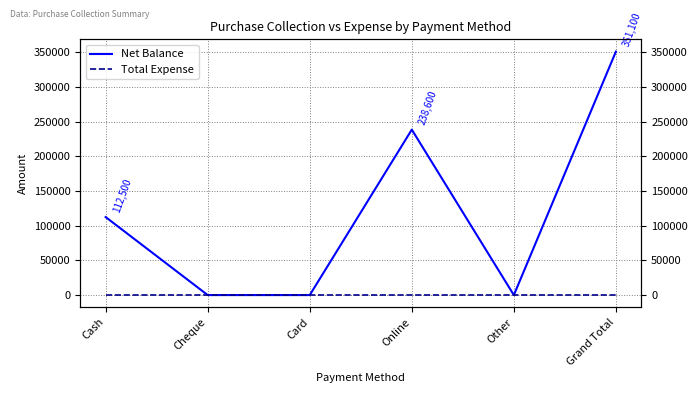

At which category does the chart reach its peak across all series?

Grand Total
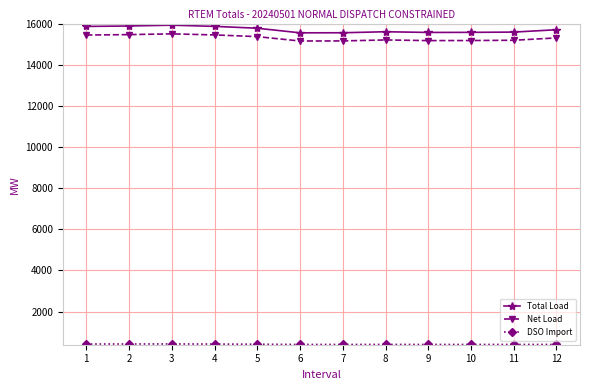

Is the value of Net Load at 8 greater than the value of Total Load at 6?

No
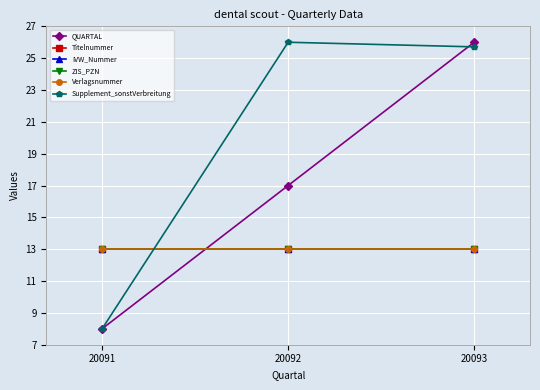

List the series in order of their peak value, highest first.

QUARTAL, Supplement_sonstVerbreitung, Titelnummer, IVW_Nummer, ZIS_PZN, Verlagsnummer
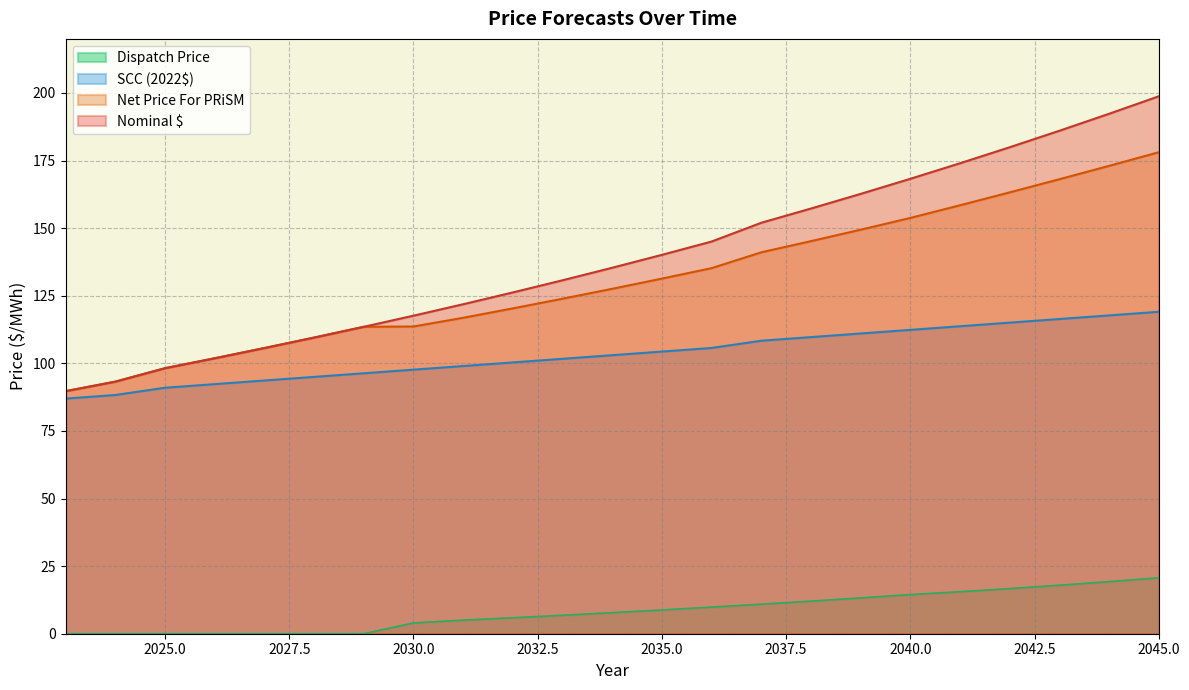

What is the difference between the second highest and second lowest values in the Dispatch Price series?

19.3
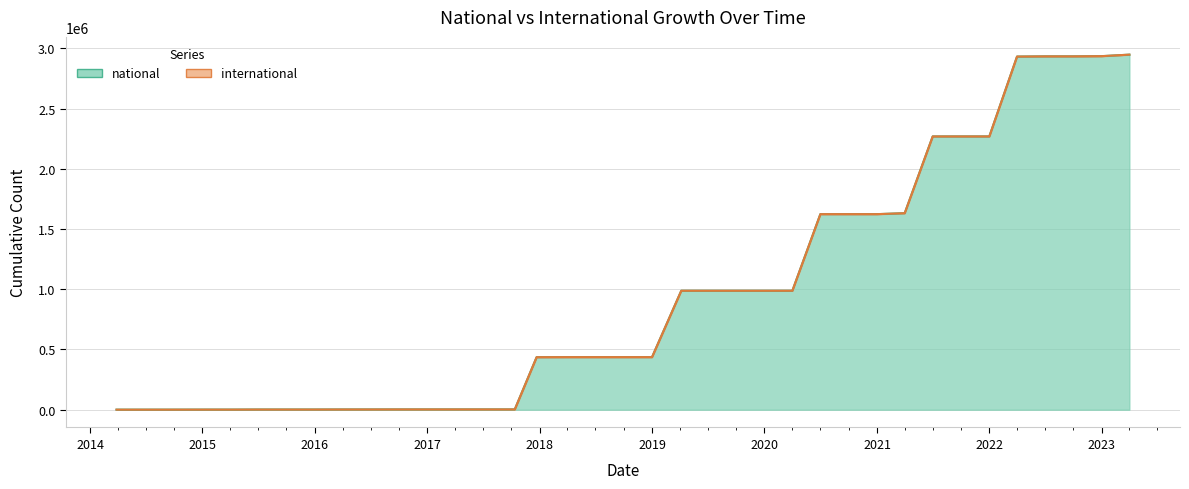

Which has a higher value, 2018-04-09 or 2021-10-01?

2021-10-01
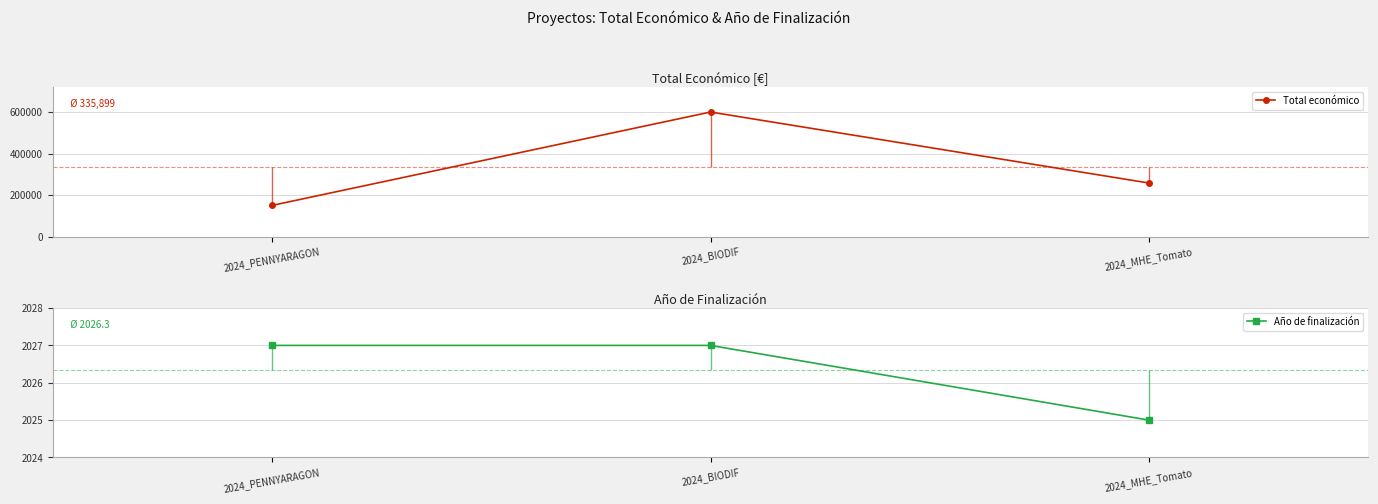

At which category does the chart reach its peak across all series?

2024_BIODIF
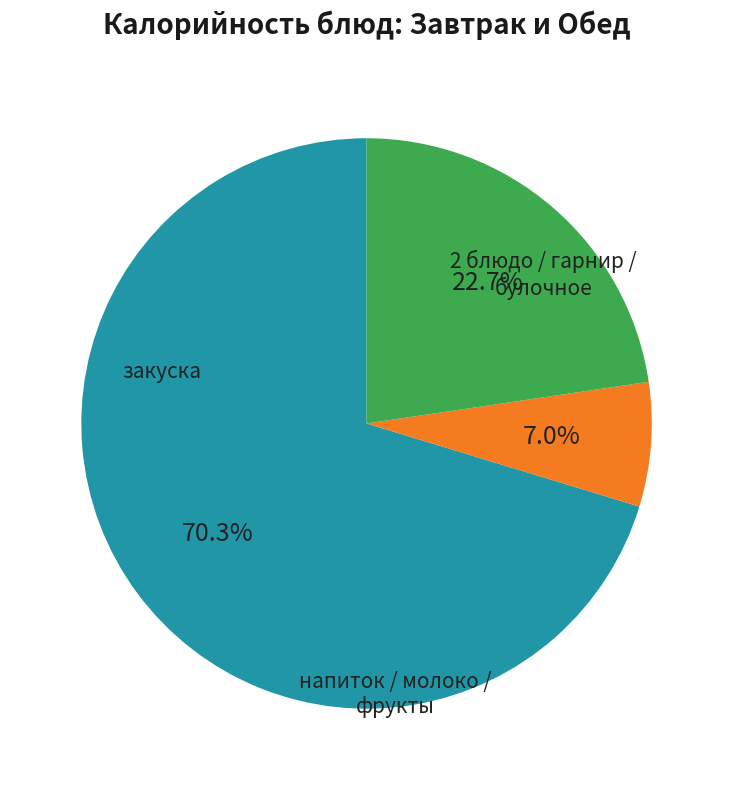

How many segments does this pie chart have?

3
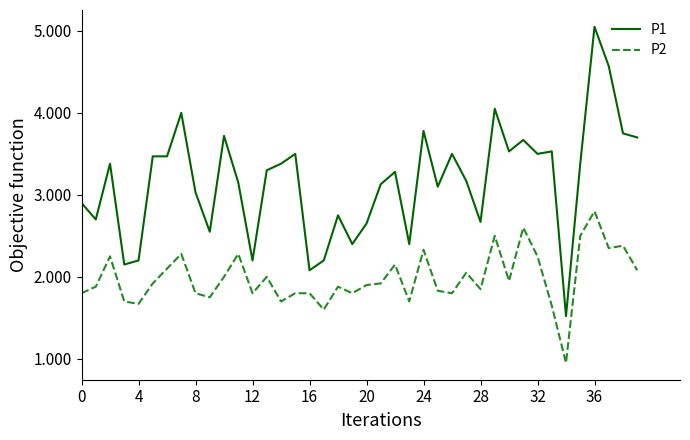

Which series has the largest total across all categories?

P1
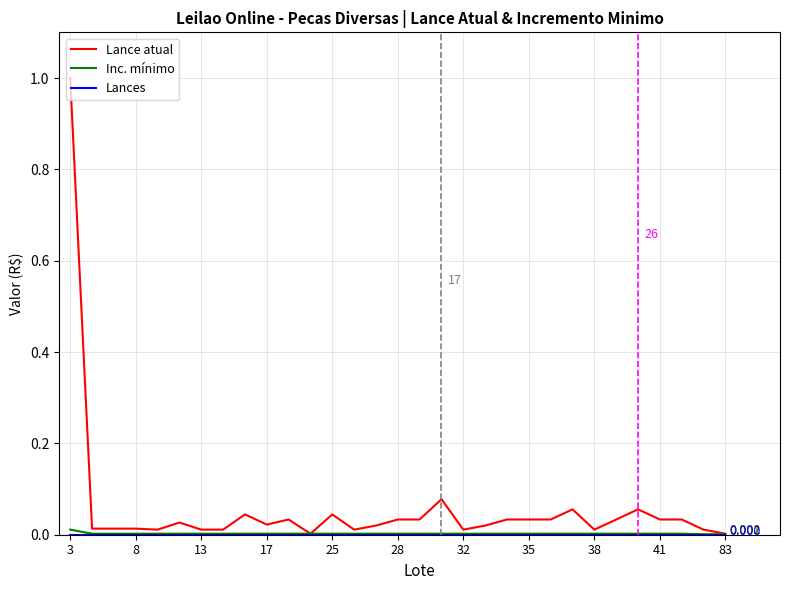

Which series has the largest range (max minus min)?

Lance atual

ЗАДАНИЕ: Перепишите дословно все строки выше, не включая в ответ картинки.

ОТВЕТ:
At which category does the chart reach its peak across all series?

Grand Total

Is the value of Net Load at 8 greater than the value of Total Load at 6?

No

List the series in order of their peak value, highest first.

QUARTAL, Supplement_sonstVerbreitung, Titelnummer, IVW_Nummer, ZIS_PZN, Verlagsnummer

What is the difference between the second highest and second lowest values in the Dispatch Price series?

19.3

Which has a higher value, 2018-04-09 or 2021-10-01?

2021-10-01

At which category does the chart reach its peak across all series?

2024_BIODIF

How many segments does this pie chart have?

3

Which series has the largest total across all categories?

P1

Which series has the largest range (max minus min)?

Lance atual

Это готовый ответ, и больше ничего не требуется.